The Tactile Beauty of “The Lazarus Project”
I’ve written here before about book covers and their importance for marketing and aesthetics. A beautiful cover and imaginative design, when paired with an enchanting text, create a sense of completeness, of a perfect whole. No longer is a great story hemmed in by clichéd cover art or all too predictable blurbs; instead, an elegant design lifts the book out of the ghetto of a thing produced into the rarified realm of something crafted.
This completeness is evident in Aleksandar Hemon’s The Lazarus Project. Besides being a very good novel, the text benefits from the careful interspersion of photographs taken from the Chicago Historical Society and Velibor Bozovic, a friend of the author. These black-and-white photographs, blurred at the edges, filled with shadows, and positioned in the center of forbidding, inky black pages, provide a sort of bridge between the intersecting narratives of this historical novel. They both break up and interweave the varying story arcs: of the modern-day protagonist, Vladimir Brik, a writer investigating the story of Lazarus Averbuch, a young Jewish immigrant murdered by the Chicago chief of police in 1908; of Rora, a photographer and fellow ex-Sarajevan who joins Brik in his retracing of Averbuch’s journey across Eastern Europe and regales Brik with jokes and stories, possibly invented, of war-time adventures in Bosnia; of Averbuch himself and his sister, Olga, who attempts to figure out what exactly happened to her brother while she deals with constant harassment from the Chicago police and a muckraking journalist.
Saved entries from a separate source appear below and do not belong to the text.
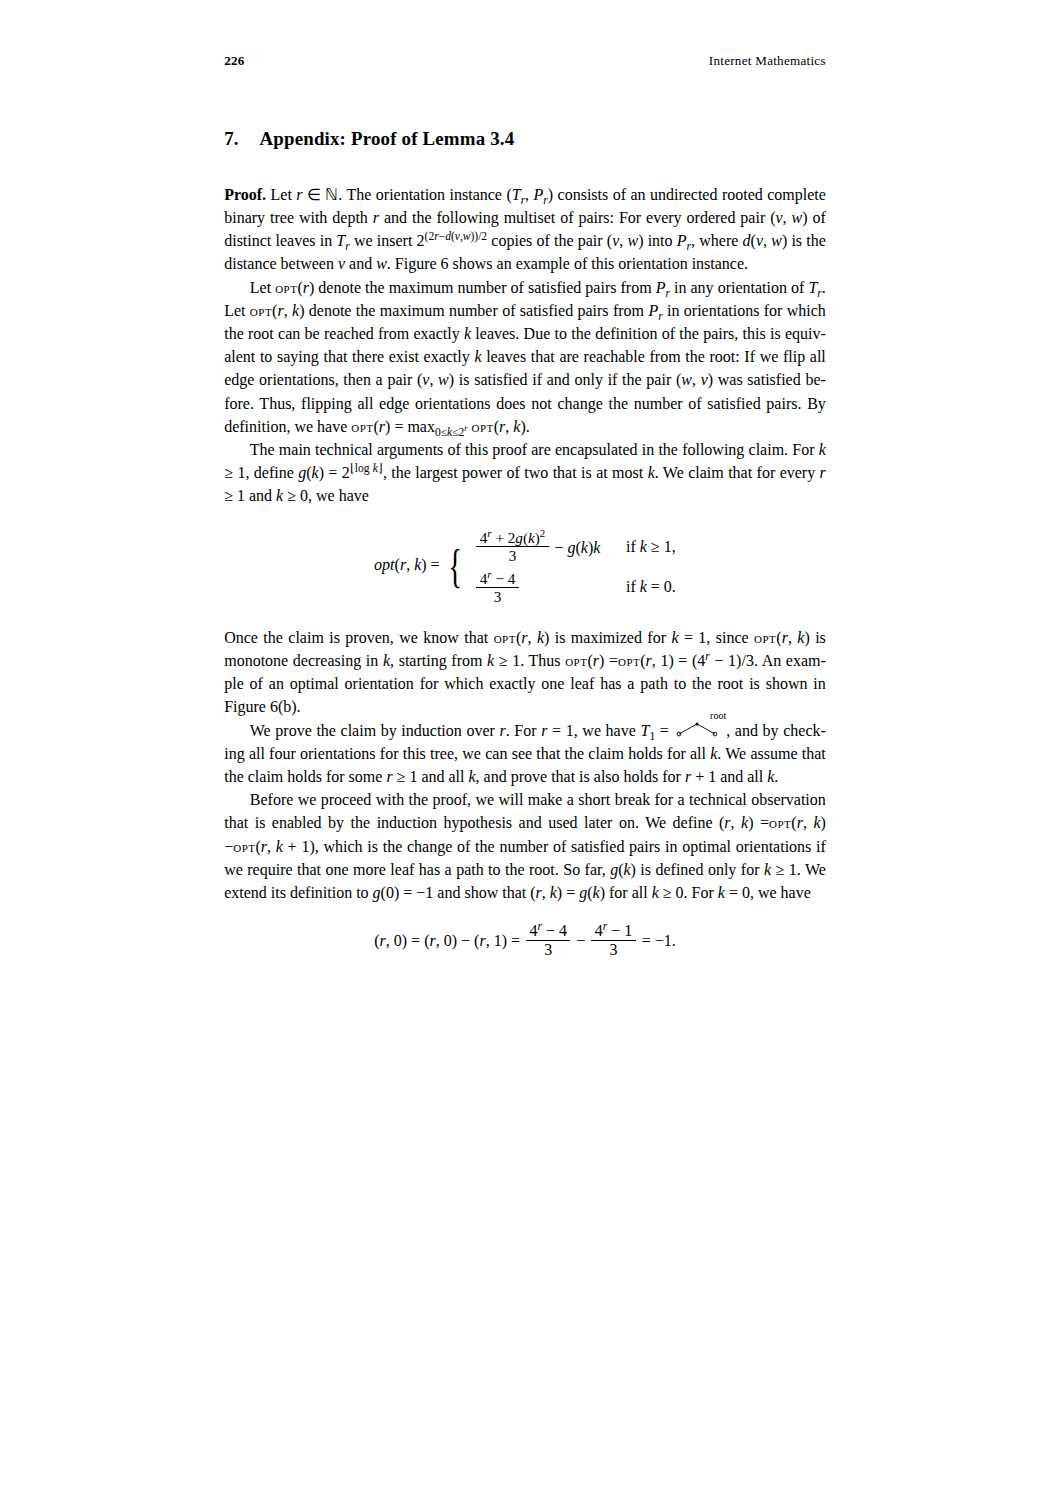226 Internet Mathematics
7. Appendix: Proof of Lemma 3.4
Proof. Let r ∈ ℕ. The orientation instance (Tr, Pr) consists of an undirected rooted complete binary tree with depth r and the following multiset of pairs: For every ordered pair (v, w) of distinct leaves in Tr we insert 2(2r−d(v,w))/2 copies of the pair (v, w) into Pr, where d(v, w) is the distance between v and w. Figure 6 shows an example of this orientation instance.
Let opt(r) denote the maximum number of satisfied pairs from Pr in any orientation of Tr. Let opt(r, k) denote the maximum number of satisfied pairs from Pr in orientations for which the root can be reached from exactly k leaves. Due to the definition of the pairs, this is equivalent to saying that there exist exactly k leaves that are reachable from the root: If we flip all edge orientations, then a pair (v, w) is satisfied if and only if the pair (w, v) was satisfied before. Thus, flipping all edge orientations does not change the number of satisfied pairs. By definition, we have opt(r) = max0≤k≤2r opt(r, k).
The main technical arguments of this proof are encapsulated in the following claim. For k ≥ 1, define g(k) = 2⌊log k⌋, the largest power of two that is at most k. We claim that for every r ≥ 1 and k ≥ 0, we have
opt(r, k) = {
| 4 r + 2 g ( k ) 2 3 − g ( k ) k | if k ≥ 1, |
| 4 r − 4 3 | if k = 0. |
Once the claim is proven, we know that opt(r, k) is maximized for k = 1, since opt(r, k) is monotone decreasing in k, starting from k ≥ 1. Thus opt(r) =opt(r, 1) = (4r − 1)/3. An example of an optimal orientation for which exactly one leaf has a path to the root is shown in Figure 6(b).
We prove the claim by induction over r. For r = 1, we have T1 = root, and by checking all four orientations for this tree, we can see that the claim holds for all k. We assume that the claim holds for some r ≥ 1 and all k, and prove that is also holds for r + 1 and all k.
Before we proceed with the proof, we will make a short break for a technical observation that is enabled by the induction hypothesis and used later on. We define (r, k) =opt(r, k)−opt(r, k + 1), which is the change of the number of satisfied pairs in optimal orientations if we require that one more leaf has a path to the root. So far, g(k) is defined only for k ≥ 1. We extend its definition to g(0) = −1 and show that (r, k) = g(k) for all k ≥ 0. For k = 0, we have
(r, 0) = (r, 0) − (r, 1) = 4r − 4 3 − 4r − 1 3 = −1.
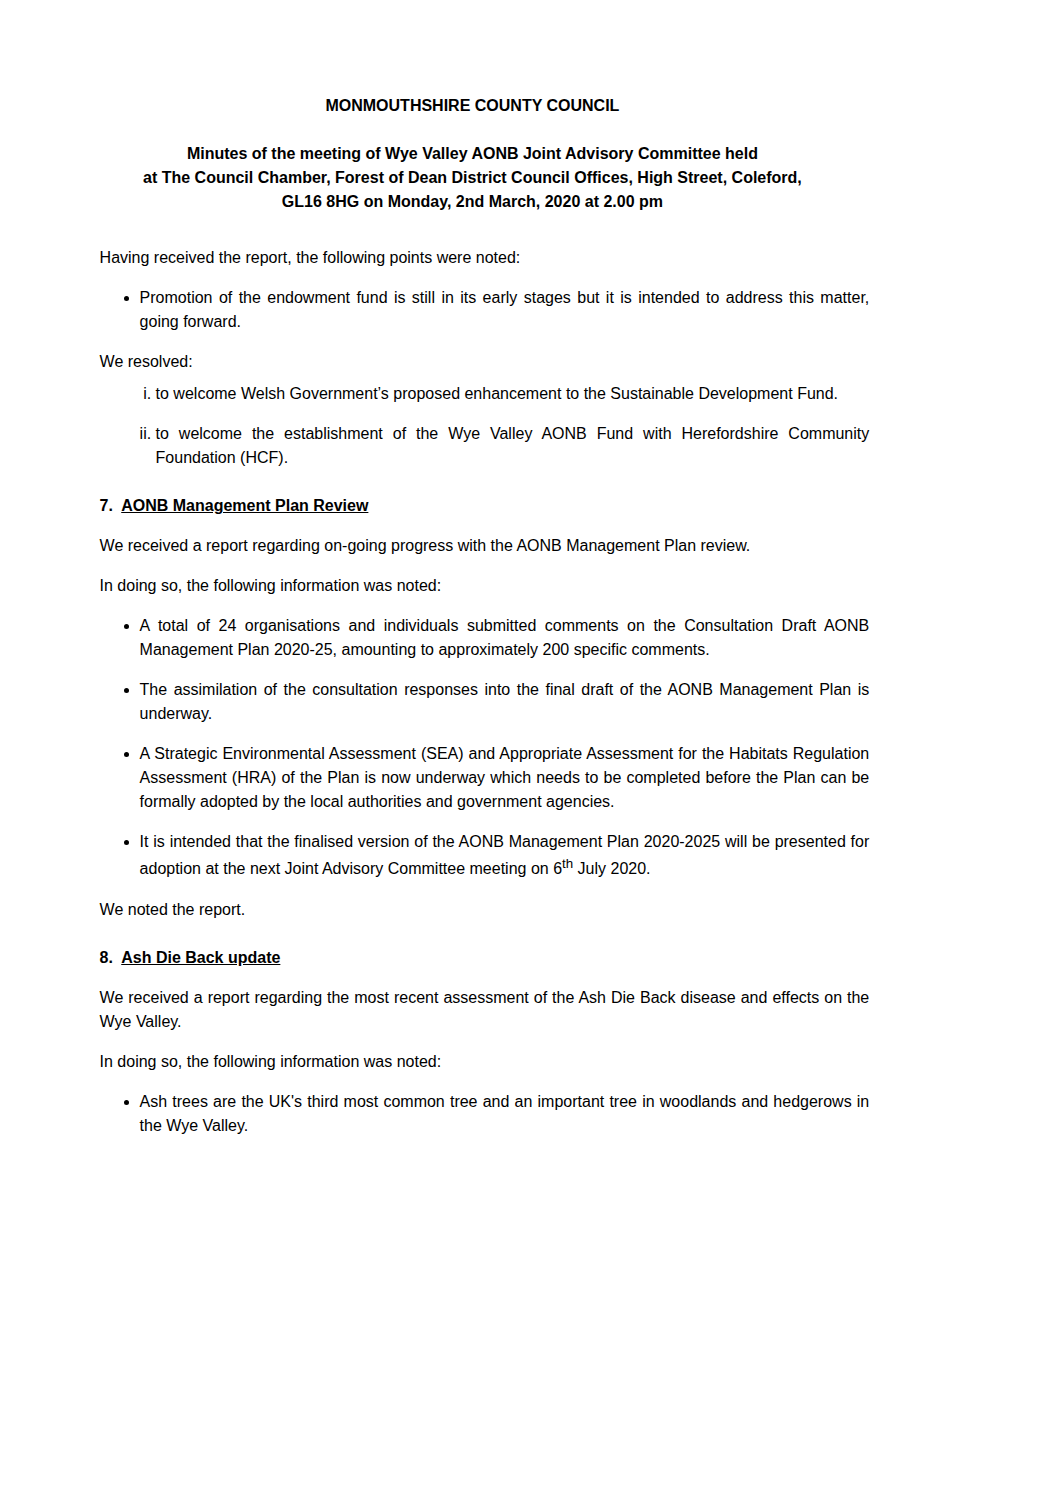Monmouthshire County Council
Minutes of the meeting of Wye Valley AONB Joint Advisory Committee held
at The Council Chamber, Forest of Dean District Council Offices, High Street, Coleford,
GL16 8HG on Monday, 2nd March, 2020 at 2.00 pm
Having received the report, the following points were noted:
Promotion of the endowment fund is still in its early stages but it is intended to address this matter, going forward.
We resolved:
to welcome Welsh Government’s proposed enhancement to the Sustainable Development Fund.
to welcome the establishment of the Wye Valley AONB Fund with Herefordshire Community Foundation (HCF).
7. AONB Management Plan Review
We received a report regarding on-going progress with the AONB Management Plan review.
In doing so, the following information was noted:
A total of 24 organisations and individuals submitted comments on the Consultation Draft AONB Management Plan 2020-25, amounting to approximately 200 specific comments.
The assimilation of the consultation responses into the final draft of the AONB Management Plan is underway.
A Strategic Environmental Assessment (SEA) and Appropriate Assessment for the Habitats Regulation Assessment (HRA) of the Plan is now underway which needs to be completed before the Plan can be formally adopted by the local authorities and government agencies.
It is intended that the finalised version of the AONB Management Plan 2020-2025 will be presented for adoption at the next Joint Advisory Committee meeting on 6th July 2020.
We noted the report.
8. Ash Die Back update
We received a report regarding the most recent assessment of the Ash Die Back disease and effects on the Wye Valley.
In doing so, the following information was noted:
Ash trees are the UK's third most common tree and an important tree in woodlands and hedgerows in the Wye Valley.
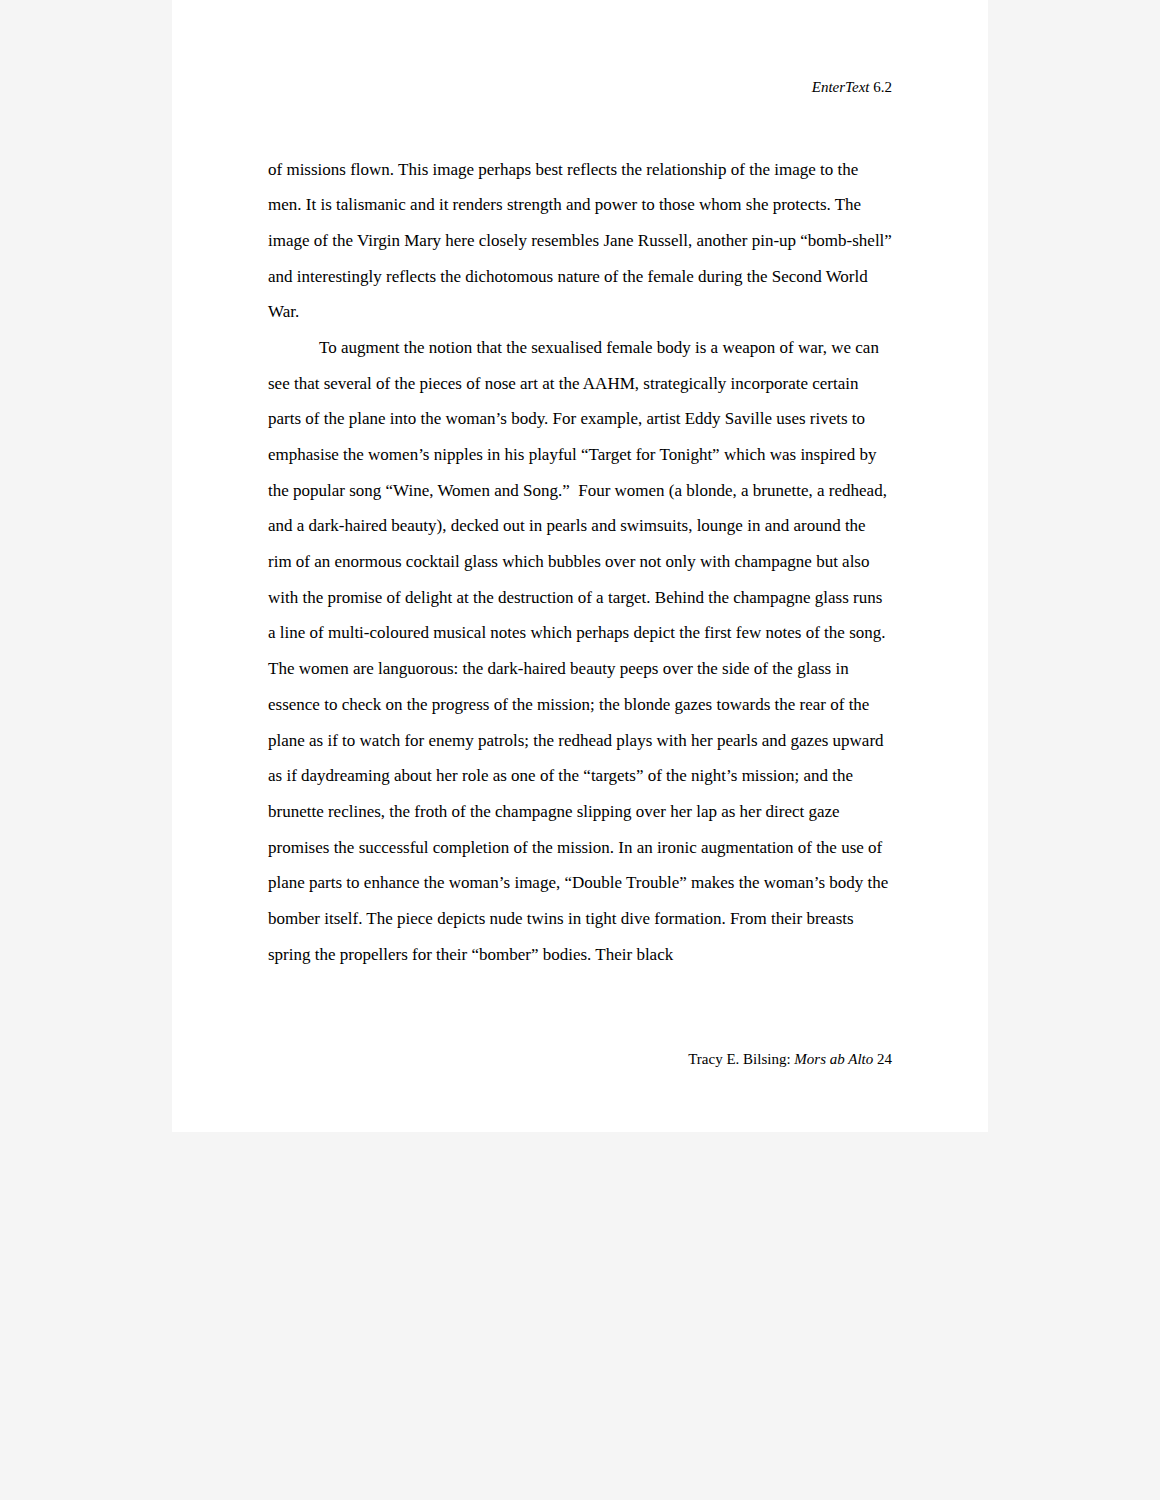EnterText 6.2
of missions flown. This image perhaps best reflects the relationship of the image to the men. It is talismanic and it renders strength and power to those whom she protects. The image of the Virgin Mary here closely resembles Jane Russell, another pin-up “bomb-shell” and interestingly reflects the dichotomous nature of the female during the Second World War.
To augment the notion that the sexualised female body is a weapon of war, we can see that several of the pieces of nose art at the AAHM, strategically incorporate certain parts of the plane into the woman’s body. For example, artist Eddy Saville uses rivets to emphasise the women’s nipples in his playful “Target for Tonight” which was inspired by the popular song “Wine, Women and Song.” Four women (a blonde, a brunette, a redhead, and a dark-haired beauty), decked out in pearls and swimsuits, lounge in and around the rim of an enormous cocktail glass which bubbles over not only with champagne but also with the promise of delight at the destruction of a target. Behind the champagne glass runs a line of multi-coloured musical notes which perhaps depict the first few notes of the song. The women are languorous: the dark-haired beauty peeps over the side of the glass in essence to check on the progress of the mission; the blonde gazes towards the rear of the plane as if to watch for enemy patrols; the redhead plays with her pearls and gazes upward as if daydreaming about her role as one of the “targets” of the night’s mission; and the brunette reclines, the froth of the champagne slipping over her lap as her direct gaze promises the successful completion of the mission. In an ironic augmentation of the use of plane parts to enhance the woman’s image, “Double Trouble” makes the woman’s body the bomber itself. The piece depicts nude twins in tight dive formation. From their breasts spring the propellers for their “bomber” bodies. Their black
Tracy E. Bilsing: Mors ab Alto 24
These brief summations only hint at the startling depth of this book and its ability to produce a synthesis out of its initially scattershot parts. The characters’ peregrinations and their searches for truth come to overlap in the text, but this convergence is also aided by the book’s design, by the frequently oblique photographs that, besides being beautiful, evoke a vague curiosity and wonderment, made clearer when the reader matches the visual to some action taking place later in the text. It is in this act that a strange mirroring takes place: just as the fictional writer, Vladimir Brik, dips back in time to narrate and investigate the story of Lazarus Averbuch, so too does the reader dip back in his experience, perhaps only a few minutes, to try to match a verbal image with a previously encountered visual one.
The reading experience is enriched by the effort taken to curate these photographs. They manage to enhance the story without self-consciousness or preening vanity. And surrounding all of this is a solid hardcover book stamped with an eerie, quasi-holographic image of an eye that manages to integrate an ashen Chicago skyline, the book’s title and author, and the haunting visage of the murdered Averbuch, an image that recurs both in the text and in the photographs. Holding this book in my hands, feeling its weight, flipping through its pages, looking at the eyes on the front and back covers, one containing the sleepy-dead gaze of Lazarus, the other the fearful intensity of Olga, there is the sense that this is a story that transcends the pages that carry it, that communes with and honors the historical event that inspired it. It is too bad, then, that the paperback edition, to be released in May, does away with this fine artwork. Future readers will have to content themselves with an excellent story, intriguingly told, lazily packaged.